Research Design and Statistical Consulting

George M. Diekhoff, Ph.D.

Although the output from many SPSS statistical procedures is rich (sometimes too rich), that output is not always clearly labeled. This is particularly true when it comes to information about correlations, partial correlations, and semi-partial correlations (called “part” correlations by SPSS) that is included in the output from the Regression procedure (at least it’s included if you’ve selected “part and partial correlations” in the Statistics dialog box).

Here’s a quick guide to reading Regression output pertaining to correlations, partial correlations, and semi-partial correlations.

Let’s start with a simple example of partial and semi-partial correlations. Suppose that you want to study the relationship between the number of cigarettes people smoke per year (your X variable) and the number of colds they catch per year (your Y variable). However, you think that stress may cloud this relationship because stress could affect both X (amount of smoking) and Y (how many colds people get). In a partial correlation analysis, you would treat stress as your nuisance or mediating variable (we’ll call it A) and you’d control statistically for the influence of stress on both cigarette smoking and colds because stress can reasonably be expected to impact both your X and Y variables.

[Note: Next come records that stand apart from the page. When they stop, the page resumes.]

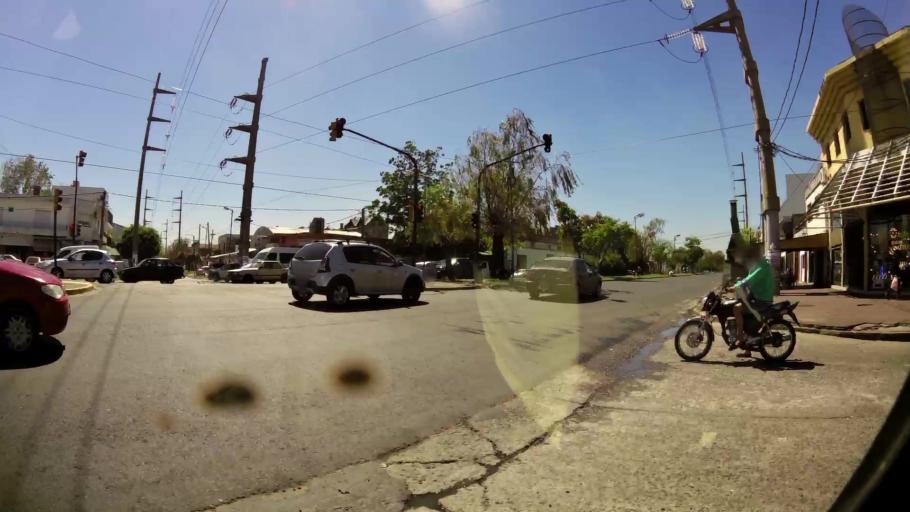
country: AR
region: Buenos Aires
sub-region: Partido de Quilmes
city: Quilmes
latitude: -34.7138
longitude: -58.3019
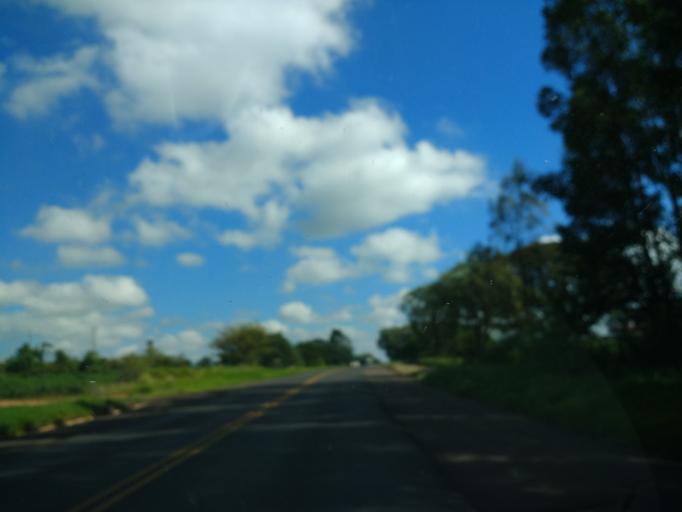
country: BR
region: Parana
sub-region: Umuarama
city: Umuarama
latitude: -23.8531
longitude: -53.3729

For an example of semi-partial correlation, suppose you are looking at the correlation between employee age (X) and job satisfaction (Y), and you see that the correlation is positive: older workers are more satisfied than younger workers. You think, however, that this relationship might be mediated by income (A): older employees might be more satisfied with their jobs than younger employees, not because of age per se, but because older employees make more money. Here, you would need to statistically control for the effects of income on just job satisfaction, but not age, because income could affect satisfaction but income could not affect age.

Now that we’ve seen a couple examples of when partial and semi-partial correlation might be used, let’s get some symbols out of the way.

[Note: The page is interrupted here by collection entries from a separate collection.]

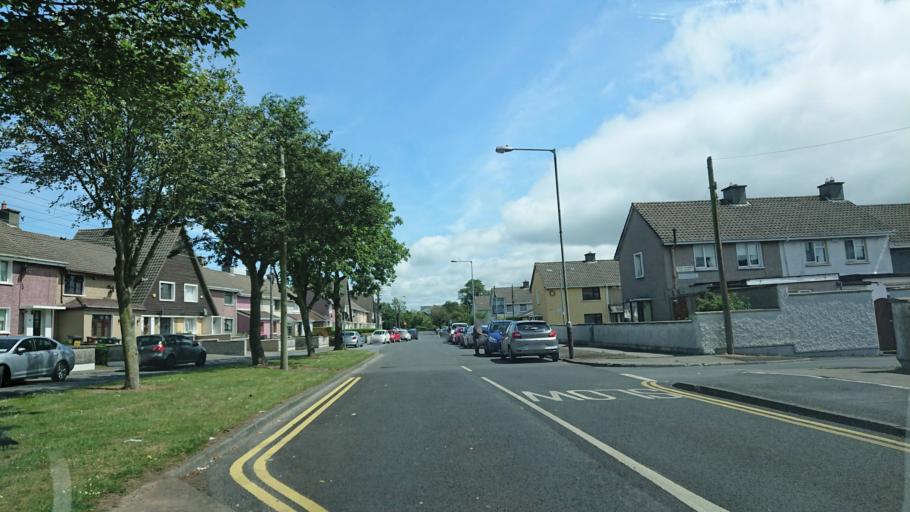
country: IE
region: Munster
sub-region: Waterford
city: Waterford
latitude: 52.2527
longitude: -7.1324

X, Y, and A are the names of our variables as follows:

X and Y = the primary variables. It is the relationship between these two variables that you’re mostly interested in, like the relationship betwen X = temperature and Y = burglaries.

A = the nuisance or mediating variable that you want to control statistically in order to more clearly study the relationship between X and Y. For instance A = the number of homeowners who are away on vacation.

Now here are symbols for the various types of correlations:

Rxy = the Pearson correlation between X and Y. SPSS calls this the “zero-order” correlation because in this correlation there are “zero” nuisance or mediating variables being controlled.

Rxy.a = the partial correlation between X and Y, controlling both statistically for the influence of A

Rx(y.a) = the semi-partial (“part”) correlation between X and Y, statistically controlling only Y for the influence of A

Ray = the Pearson correlation between A and Y

Ray.x = the partial correlation between A and Y, controlling both statistically for the influence of X

Ra(y.x) = the semi-partial (“part”) correlation between A and Y, statistically controlling only Y for the influence of X

All six of these correlations are listed in the SPSS output box labeled “Coefficients.” But they are not clearly labeled, so it’s hard to know which numbers mean which things. Here is how the correlations are organized in the SPSS Output:

Correlations | ||

Zero-Order | Partial | Part |

Rxy | Rxy.a | Ry(x.a) |

Ray | Ray.x | Ry(a.x) |

As is typical in SPSS, they’ve given us far more information than we needed (or wanted) in order to answer our research questions. For the example of the partial correlation given earlier, we’d want to know the correlation between cigarette smoking and colds, Rxy, and the partial correlation between cigarette smoking and colds, controlling both statistically for the influence of stress, Rxy.a, but none of the other values provided by SPSS are relevant.

For the example of the semi-partial correlation, we’d want to know the correlation between age and job satisfaction, Rxy, and the semi-partial correlation between age and satisfaction, controlling satisfaction statistically for the influence of salary, Rx(y.a), but none of the rest of the output is relevant.